Every line of the data below should be repeated exactly, and no picture should be copied.

'''

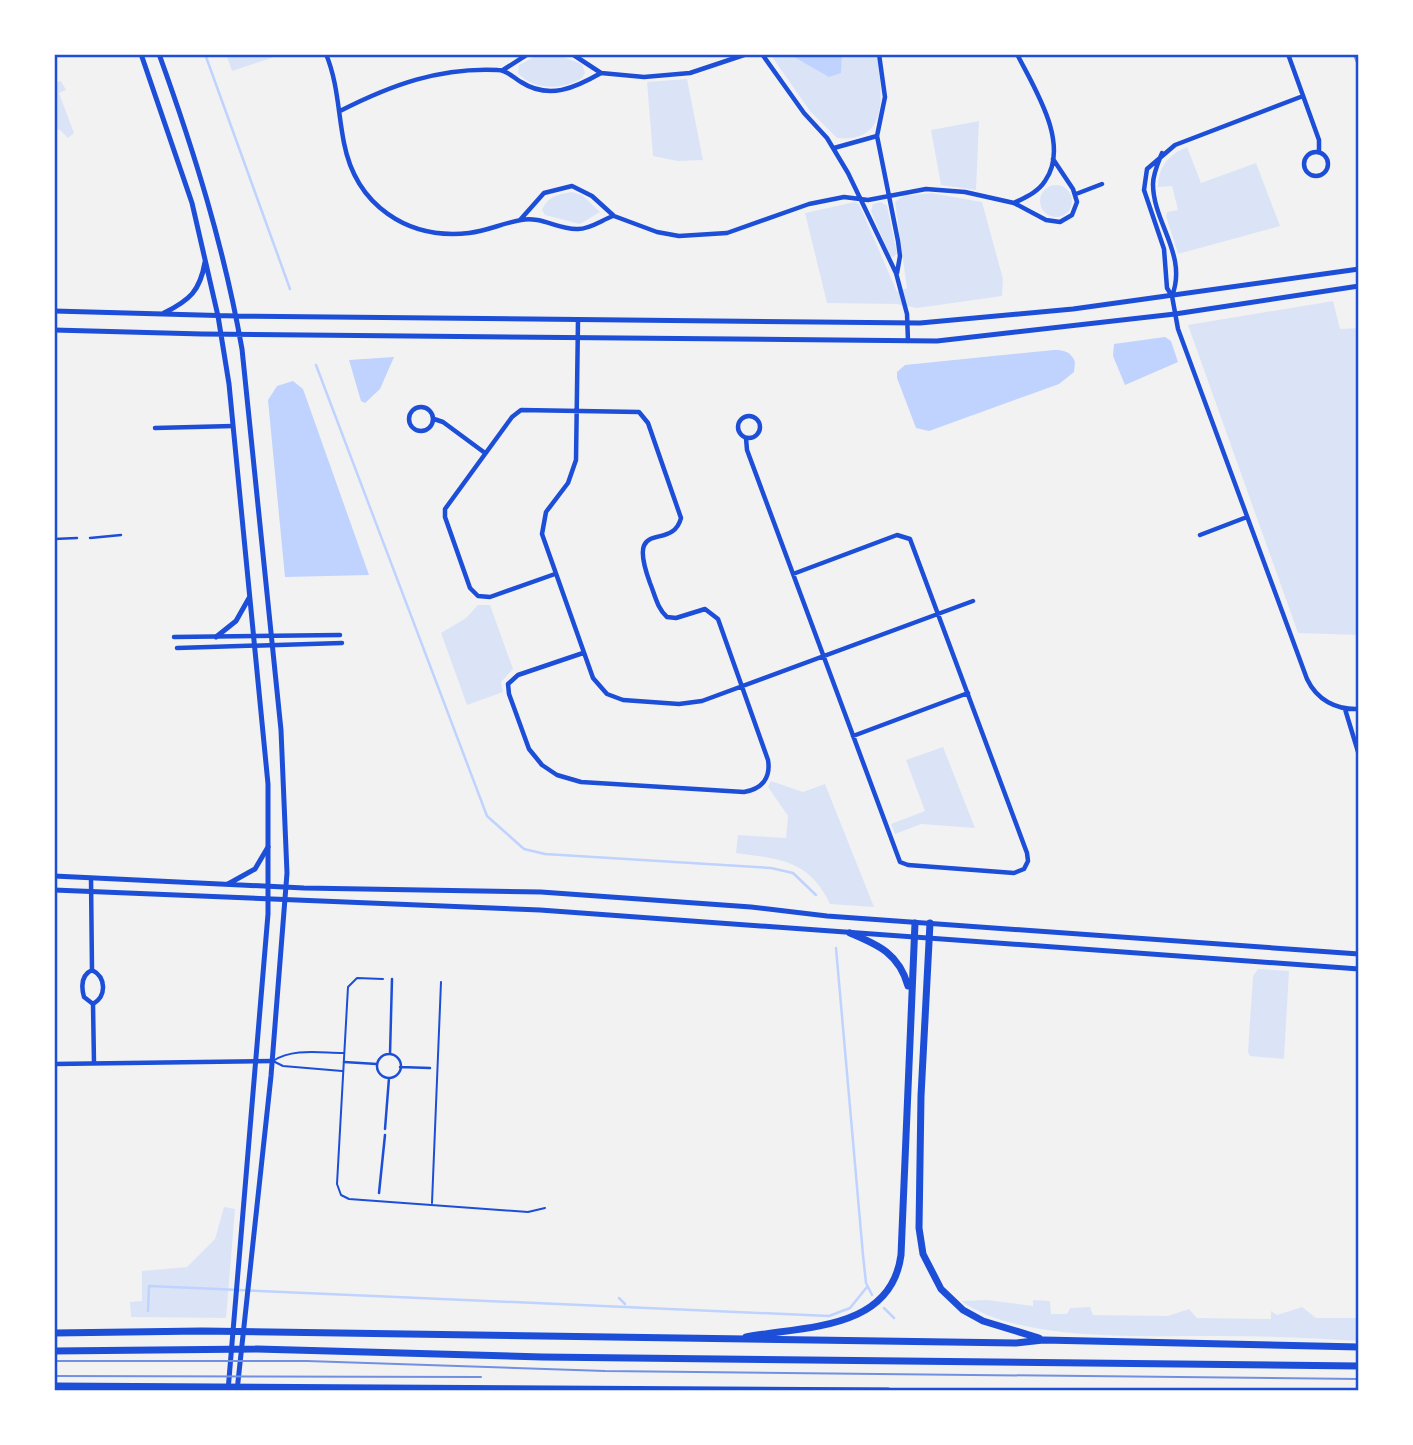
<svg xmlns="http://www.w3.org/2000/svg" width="1413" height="1445" font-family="'Alegreya Sans',sans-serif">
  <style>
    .green { fill: #dbe4f7 }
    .water { fill: #bfd3fe }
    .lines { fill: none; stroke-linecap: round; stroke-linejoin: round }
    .stream { stroke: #bfd3fe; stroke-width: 2.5 }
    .service { stroke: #1d4ed8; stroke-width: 2 }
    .pedestrian { stroke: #1d4ed8; stroke-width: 2.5 }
    .minor { stroke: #1d4ed8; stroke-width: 4.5 }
    .tertiary { stroke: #1d4ed8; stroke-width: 5 }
    .secondary { stroke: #1d4ed8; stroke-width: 5 }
    .motorway { stroke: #1d4ed8; stroke-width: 7 }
    .tram { stroke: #7290e2; stroke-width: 2 }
    .rail { stroke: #7290e2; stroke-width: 2.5 }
    .neatline { fill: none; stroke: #1d4ed8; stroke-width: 2.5 }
  </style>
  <rect width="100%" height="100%" fill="#f2f2f2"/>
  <path class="green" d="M226,54H283L232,71Z
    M555,54L582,64L585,73L582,78C564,90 533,91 518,73L519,65L536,56Z
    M770,54H877C882,90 891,144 837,138L810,111Z
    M687,79L703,160L678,161L653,156L647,82Z
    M61,81L66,90L59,93L74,133L68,138L60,130L54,129V83Z
    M979,121L976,190L941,185L931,130Z
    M1187,147L1201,183L1256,163L1280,226L1178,254L1166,216L1167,212L1178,210L1172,186L1158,187C1158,167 1169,154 1187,147Z
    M1040 201a16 16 0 1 1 32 0a16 16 0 1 1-32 0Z
    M572,192L582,195L600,212L580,224L545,215L542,210C548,196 558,194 572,192Z
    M931,193L982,202L1003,279L1002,296L917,308L897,304L827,303L805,213L855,202L859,204L897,292L907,288L895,202L903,196Z
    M881,202L887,206L897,253L894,257L890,256L871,211L873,204Z
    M1333,301L1340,329L1359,328V635L1298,633L1188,325Z
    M478,605H490L513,669L501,682L503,692L467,705L441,633L466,618Z
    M943,747L975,828L921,824L895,834L891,824L925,811L906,760Z
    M771,781L803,792L825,784L874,907L830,904C809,860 780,859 736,853L738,835L786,838L788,816L768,787Z
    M1258,969L1289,971L1284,1059L1250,1056L1248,1052L1253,976Z
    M224,1207L235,1209L226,1318L131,1317L130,1302L142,1301V1271L187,1267L215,1239Z
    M987,1300L1033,1306V1300L1050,1301L1051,1314H1067L1070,1308L1090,1307L1093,1315L1168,1316L1189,1309L1197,1318L1271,1319V1311L1277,1315L1302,1307L1316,1318H1359V1341C1313,1338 1267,1336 1221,1336C1145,1335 1024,1344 961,1301Z"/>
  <path class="water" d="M789,54H842L841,73L829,77Z
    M1165,337L1171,341L1178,362L1125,385L1113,356L1114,344Z
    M1054,350C1065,350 1071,352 1075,362L1074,372L1059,384L929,431L916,428L897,378V372L905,365Z
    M394,357L380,389L365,403L361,401L349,360Z
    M293,381L303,389L369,575L285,577L268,400L277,386Z"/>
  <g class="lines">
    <path class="stream" d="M205,54L290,289
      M316,365L487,816L524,849L545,854L771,868L793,873L816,895
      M836,948L863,1255L866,1283L872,1295
      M619,1298L625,1304
      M884,1308L894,1318
      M148,1311L149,1286L829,1316L850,1308L867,1287"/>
    <path class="service" d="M383,979L357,978L348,987L337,1184L341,1195L349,1199L528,1212L545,1208
      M342,1071L283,1066L273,1061C293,1048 320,1053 343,1053
      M432,1203L441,982"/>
    <path class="pedestrian" d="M90,538L121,535
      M54,539L77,538
      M390,1054L392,979
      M377 1066a12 12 0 1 1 24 0a12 12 0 1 1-24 0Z
      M344,1062L377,1064
      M400,1067L430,1068
      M385,1129L389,1078
      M379,1193L385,1135"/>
    <path class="minor" d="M326,54C338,83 338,113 344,143C356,205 407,240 469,233C487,231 503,223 521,220C542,216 558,230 578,229C590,229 602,220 613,216
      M572,54L601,73L644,77L690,73L747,54
      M762,54L804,113L827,138L848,173L896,273L907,314L908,341
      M879,54L885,97L877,136L898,241L900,256L897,273
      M1141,54H1158
      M1288,54L1319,140V152
      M503,70L528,54
      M1303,96L1175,145L1147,169L1144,190L1164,249L1167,288L1172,296L1178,329L1307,679C1317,700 1336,710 1359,709
      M340,111C391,85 440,67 498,70C507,70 514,78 521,82C549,100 575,88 601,73
      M834,148L877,136
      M1304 164a12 12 0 1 1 24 0a12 12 0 1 1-24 0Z
      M1162,153C1158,163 1153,174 1153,184C1153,223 1188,255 1172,296
      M1076,194L1102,184
      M1014,203C1026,197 1038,192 1045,181C1071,144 1034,88 1017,54
      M520,220L544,193L572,186L592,196L614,216L657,232L679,236L727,233L809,204L844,197L868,200L926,189L965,192L1014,203L1046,220L1060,222L1072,215L1077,202L1073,189L1053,159
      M578,320L576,460L568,483L546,512L542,534L593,678L607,694L623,700L679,704L702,701L973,601
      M409 419a12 12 0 1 1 24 0a12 12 0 1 1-24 0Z
      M738 427a11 11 0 1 1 22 0a11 11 0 1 1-22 0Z
      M434,419L443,422L485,453
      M155,428L233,426
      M746,438L747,450L900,862L908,865L1014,873L1024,869L1028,861L1027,853L910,539L897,535L793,574
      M1200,535L1247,517
      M555,574L490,597L478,596L470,588L445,517V509L512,417L521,410L639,412L648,423L681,518C672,553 625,515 650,583C655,595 657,608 667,617L676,618L705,609L718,619L768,760C771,778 762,789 744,792L581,782L557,775L542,765L529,749L509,694L508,684L518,675L583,653
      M174,637L340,635
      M177,648L342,643
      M1345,709L1359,755
      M853,736L968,693
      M91,878L92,970
      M92,970C106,977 107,996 93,1004L84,997C81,986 81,975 92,970Z
      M93,1004L94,1063
      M54,1064L273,1061"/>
    <path class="tertiary" d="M54,876L304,888L541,892L751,907L827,916L1359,954
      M228,884L255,869L268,847
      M54,890L540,910L1359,969"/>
    <path class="secondary" d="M141,54L192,203L218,316L229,384L268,784V914L228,1391
      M159,54C194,151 224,247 242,349L281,730L287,873L271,1076L237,1391
      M54,311L236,316L920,323L1073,309L1359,269
      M164,313C190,300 200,291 205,262
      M54,330L202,334L937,341L1175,314L1359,286
      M216,637L236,621L249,598"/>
    <path class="motorway" d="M930,923L921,1096L919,1228L923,1254L941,1289L963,1310L983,1321L1039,1338
      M850,933C879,945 899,954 908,986
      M54,1333L202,1331L1016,1343L1043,1340L1359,1347
      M746,1337C804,1326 891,1331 901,1255L915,923
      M54,1351L257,1349L542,1357L1359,1366
      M54,1386L888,1391"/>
    <path class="tram" d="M54,1361H307L605,1371L1359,1379
      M54,1376L481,1377"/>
    <path class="rail" d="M1354,54L1359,67"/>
  </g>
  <rect width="1413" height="1445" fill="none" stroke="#ffffff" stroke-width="112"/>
  <rect x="56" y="56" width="1301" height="1333" class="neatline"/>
</svg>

'''

**Exercise response**
<svg xmlns="http://www.w3.org/2000/svg" width="1413" height="1445" font-family="'Alegreya Sans',sans-serif">
  <style>
    .green { fill: #dbe4f7 }
    .water { fill: #bfd3fe }
    .lines { fill: none; stroke-linecap: round; stroke-linejoin: round }
    .stream { stroke: #bfd3fe; stroke-width: 2.5 }
    .service { stroke: #1d4ed8; stroke-width: 2 }
    .pedestrian { stroke: #1d4ed8; stroke-width: 2.5 }
    .minor { stroke: #1d4ed8; stroke-width: 4.5 }
    .tertiary { stroke: #1d4ed8; stroke-width: 5 }
    .secondary { stroke: #1d4ed8; stroke-width: 5 }
    .motorway { stroke: #1d4ed8; stroke-width: 7 }
    .tram { stroke: #7290e2; stroke-width: 2 }
    .rail { stroke: #7290e2; stroke-width: 2.5 }
    .neatline { fill: none; stroke: #1d4ed8; stroke-width: 2.5 }
  </style>
  <rect width="100%" height="100%" fill="#f2f2f2"/>
  <path class="green" d="M226,54H283L232,71Z
    M555,54L582,64L585,73L582,78C564,90 533,91 518,73L519,65L536,56Z
    M770,54H877C882,90 891,144 837,138L810,111Z
    M687,79L703,160L678,161L653,156L647,82Z
    M61,81L66,90L59,93L74,133L68,138L60,130L54,129V83Z
    M979,121L976,190L941,185L931,130Z
    M1187,147L1201,183L1256,163L1280,226L1178,254L1166,216L1167,212L1178,210L1172,186L1158,187C1158,167 1169,154 1187,147Z
    M1040 201a16 16 0 1 1 32 0a16 16 0 1 1-32 0Z
    M572,192L582,195L600,212L580,224L545,215L542,210C548,196 558,194 572,192Z
    M931,193L982,202L1003,279L1002,296L917,308L897,304L827,303L805,213L855,202L859,204L897,292L907,288L895,202L903,196Z
    M881,202L887,206L897,253L894,257L890,256L871,211L873,204Z
    M1333,301L1340,329L1359,328V635L1298,633L1188,325Z
    M478,605H490L513,669L501,682L503,692L467,705L441,633L466,618Z
    M943,747L975,828L921,824L895,834L891,824L925,811L906,760Z
    M771,781L803,792L825,784L874,907L830,904C809,860 780,859 736,853L738,835L786,838L788,816L768,787Z
    M1258,969L1289,971L1284,1059L1250,1056L1248,1052L1253,976Z
    M224,1207L235,1209L226,1318L131,1317L130,1302L142,1301V1271L187,1267L215,1239Z
    M987,1300L1033,1306V1300L1050,1301L1051,1314H1067L1070,1308L1090,1307L1093,1315L1168,1316L1189,1309L1197,1318L1271,1319V1311L1277,1315L1302,1307L1316,1318H1359V1341C1313,1338 1267,1336 1221,1336C1145,1335 1024,1344 961,1301Z"/>
  <path class="water" d="M789,54H842L841,73L829,77Z
    M1165,337L1171,341L1178,362L1125,385L1113,356L1114,344Z
    M1054,350C1065,350 1071,352 1075,362L1074,372L1059,384L929,431L916,428L897,378V372L905,365Z
    M394,357L380,389L365,403L361,401L349,360Z
    M293,381L303,389L369,575L285,577L268,400L277,386Z"/>
  <g class="lines">
    <path class="stream" d="M205,54L290,289
      M316,365L487,816L524,849L545,854L771,868L793,873L816,895
      M836,948L863,1255L866,1283L872,1295
      M619,1298L625,1304
      M884,1308L894,1318
      M148,1311L149,1286L829,1316L850,1308L867,1287"/>
    <path class="service" d="M383,979L357,978L348,987L337,1184L341,1195L349,1199L528,1212L545,1208
      M342,1071L283,1066L273,1061C293,1048 320,1053 343,1053
      M432,1203L441,982"/>
    <path class="pedestrian" d="M90,538L121,535
      M54,539L77,538
      M390,1054L392,979
      M377 1066a12 12 0 1 1 24 0a12 12 0 1 1-24 0Z
      M344,1062L377,1064
      M400,1067L430,1068
      M385,1129L389,1078
      M379,1193L385,1135"/>
    <path class="minor" d="M326,54C338,83 338,113 344,143C356,205 407,240 469,233C487,231 503,223 521,220C542,216 558,230 578,229C590,229 602,220 613,216
      M572,54L601,73L644,77L690,73L747,54
      M762,54L804,113L827,138L848,173L896,273L907,314L908,341
      M879,54L885,97L877,136L898,241L900,256L897,273
      M1141,54H1158
      M1288,54L1319,140V152
      M503,70L528,54
      M1303,96L1175,145L1147,169L1144,190L1164,249L1167,288L1172,296L1178,329L1307,679C1317,700 1336,710 1359,709
      M340,111C391,85 440,67 498,70C507,70 514,78 521,82C549,100 575,88 601,73
      M834,148L877,136
      M1304 164a12 12 0 1 1 24 0a12 12 0 1 1-24 0Z
      M1162,153C1158,163 1153,174 1153,184C1153,223 1188,255 1172,296
      M1076,194L1102,184
      M1014,203C1026,197 1038,192 1045,181C1071,144 1034,88 1017,54
      M520,220L544,193L572,186L592,196L614,216L657,232L679,236L727,233L809,204L844,197L868,200L926,189L965,192L1014,203L1046,220L1060,222L1072,215L1077,202L1073,189L1053,159
      M578,320L576,460L568,483L546,512L542,534L593,678L607,694L623,700L679,704L702,701L973,601
      M409 419a12 12 0 1 1 24 0a12 12 0 1 1-24 0Z
      M738 427a11 11 0 1 1 22 0a11 11 0 1 1-22 0Z
      M434,419L443,422L485,453
      M155,428L233,426
      M746,438L747,450L900,862L908,865L1014,873L1024,869L1028,861L1027,853L910,539L897,535L793,574
      M1200,535L1247,517
      M555,574L490,597L478,596L470,588L445,517V509L512,417L521,410L639,412L648,423L681,518C672,553 625,515 650,583C655,595 657,608 667,617L676,618L705,609L718,619L768,760C771,778 762,789 744,792L581,782L557,775L542,765L529,749L509,694L508,684L518,675L583,653
      M174,637L340,635
      M177,648L342,643
      M1345,709L1359,755
      M853,736L968,693
      M91,878L92,970
      M92,970C106,977 107,996 93,1004L84,997C81,986 81,975 92,970Z
      M93,1004L94,1063
      M54,1064L273,1061"/>
    <path class="tertiary" d="M54,876L304,888L541,892L751,907L827,916L1359,954
      M228,884L255,869L268,847
      M54,890L540,910L1359,969"/>
    <path class="secondary" d="M141,54L192,203L218,316L229,384L268,784V914L228,1391
      M159,54C194,151 224,247 242,349L281,730L287,873L271,1076L237,1391
      M54,311L236,316L920,323L1073,309L1359,269
      M164,313C190,300 200,291 205,262
      M54,330L202,334L937,341L1175,314L1359,286
      M216,637L236,621L249,598"/>
    <path class="motorway" d="M930,923L921,1096L919,1228L923,1254L941,1289L963,1310L983,1321L1039,1338
      M850,933C879,945 899,954 908,986
      M54,1333L202,1331L1016,1343L1043,1340L1359,1347
      M746,1337C804,1326 891,1331 901,1255L915,923
      M54,1351L257,1349L542,1357L1359,1366
      M54,1386L888,1391"/>
    <path class="tram" d="M54,1361H307L605,1371L1359,1379
      M54,1376L481,1377"/>
    <path class="rail" d="M1354,54L1359,67"/>
  </g>
  <rect width="1413" height="1445" fill="none" stroke="#ffffff" stroke-width="112"/>
  <rect x="56" y="56" width="1301" height="1333" class="neatline"/>
</svg>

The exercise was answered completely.